Obax passa en revue les figures de porcelaine, les petits objets décoratifs intitules qui alourdissaient la pièce. Les meubles quant à eux étaient empreints d'une asymétrie raffinée, de style rocaille, ils étaient reconnus pour leur flamboyance. Le conte possédait des fauteuils voyeuse et également des bergères de formes gondolées. Tout aspirait à la paresse.

Tout n'était qu'éclat.

-  Ce salon a été fait, ainsi que le reste de la demeure, a été redécoré par les plus grands ornemanistes et architectes décorateurs de France, précisa fièrement le conte qui s'était aperçu de l'admiration de sa protégée.

Basile et Eudes souriant en regardant l'extase innocent d'Obax. Elle n'avait jamais connu la moindre richesse, la moindre splendeur.

-  Allons t'habiller.

Pendant qu'elle avait tourné en rond dans le salon, le conte avait fait appeler son intendant. Il lui avait ordonné de faire chercher les bonnes pour habiller comme il se devait leur invitée.

Obax fut conduite dans une chambre, vaste et somptueuse comme le reste. Lorsqu'elle dévoila son visage aux inconnues, deux hoquetèrent de surprise et de frayeur, mais une resta stoïque.

-  Je te présente Madame Mathilde. Elle a été ma gouvernante quand j'étais jeune, aujourd'hui elle a voulu rester avec moi. Madame Mathilde, voici Obax. Elle nous vient tout droit d'Afrique et c'est une virtuose du clavecin. Je compte sur vous pour faire d'elle une beauté, avec un léger sourire.

Il savait pertinemment que Madame Mathilde ferait son travail sans poser de questions. Elle avait connu ses frasques, elle y était habituée. Quelque part, cette vieille fille était presque devenue comme lui. Elle comprenait des choses que le monde ne pouvait admettre.

-  Commençons par un bain, Mademoiselle Obax.

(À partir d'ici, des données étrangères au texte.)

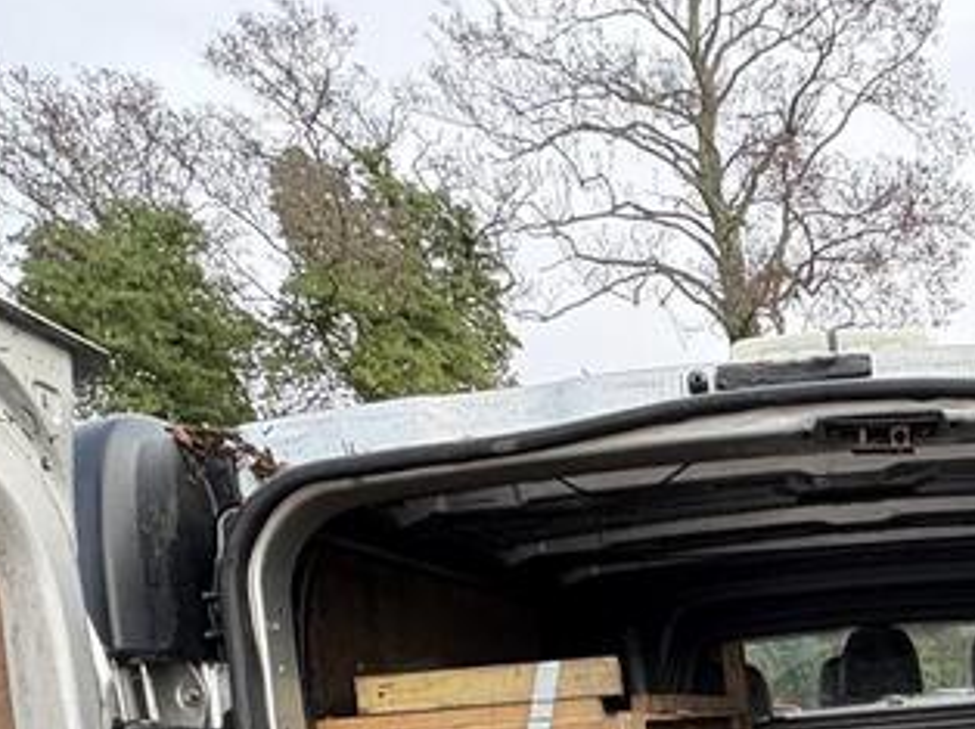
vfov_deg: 29.0
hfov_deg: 41.4
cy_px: 955
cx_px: 950
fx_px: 1126
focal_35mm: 40
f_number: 2.2
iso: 250
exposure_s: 1/84
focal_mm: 2.22
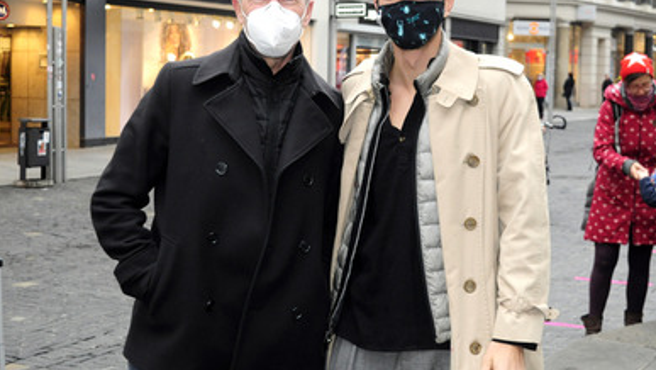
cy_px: 163
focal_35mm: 57
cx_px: 353
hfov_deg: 36.8
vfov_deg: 21.2
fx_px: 985
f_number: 5
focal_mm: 31
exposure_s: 1/200
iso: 1000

Après avoir été pomponnée pendant des heures, la jeune femme se montra à nouveau aux yeux des deux hommes. Alertés par les bruits de talons, ils sortirent du petit salon pour déboucher sur le hall. Là, en haut des escaliers, une nouvelle Obax s'y tenait.

Sa robe bouffante, au corset serré, laissait entrevoir une poitrine ronde. Le décolleté était lacé, rajoutant plus de charme à ses rondeurs féminines. Les manches, également volumineuses, appartenaient à la chemise blanche qu'elle portait en dessous son pourpoint. La jupe, fendue sur la cotte, était soutenue par la vertugade. Le satin cramoisi, avec lequel était fait la robe, était constellé d'or azuré et d'émeraudes. Sa chevelure, domptée grâce à la patience tenace de Madame Mathilde, tenait avec une plume.

-  Tu es magnifique, souffla Basile.

Les mots lui manquaient plus les battements de son cœur s'accéléraient. Eudes De La Mirage applaudit de contentement et de fierté. Elle était plus que ravissante, pas assez pour la cour à cause de sa couleur mais cela viendrait. Il suffisait que le peuple l'entende jouer pour que tous l'apprécient.

-  Je suis prête pour affronter le monde, déclara Obax, sûre d'elle.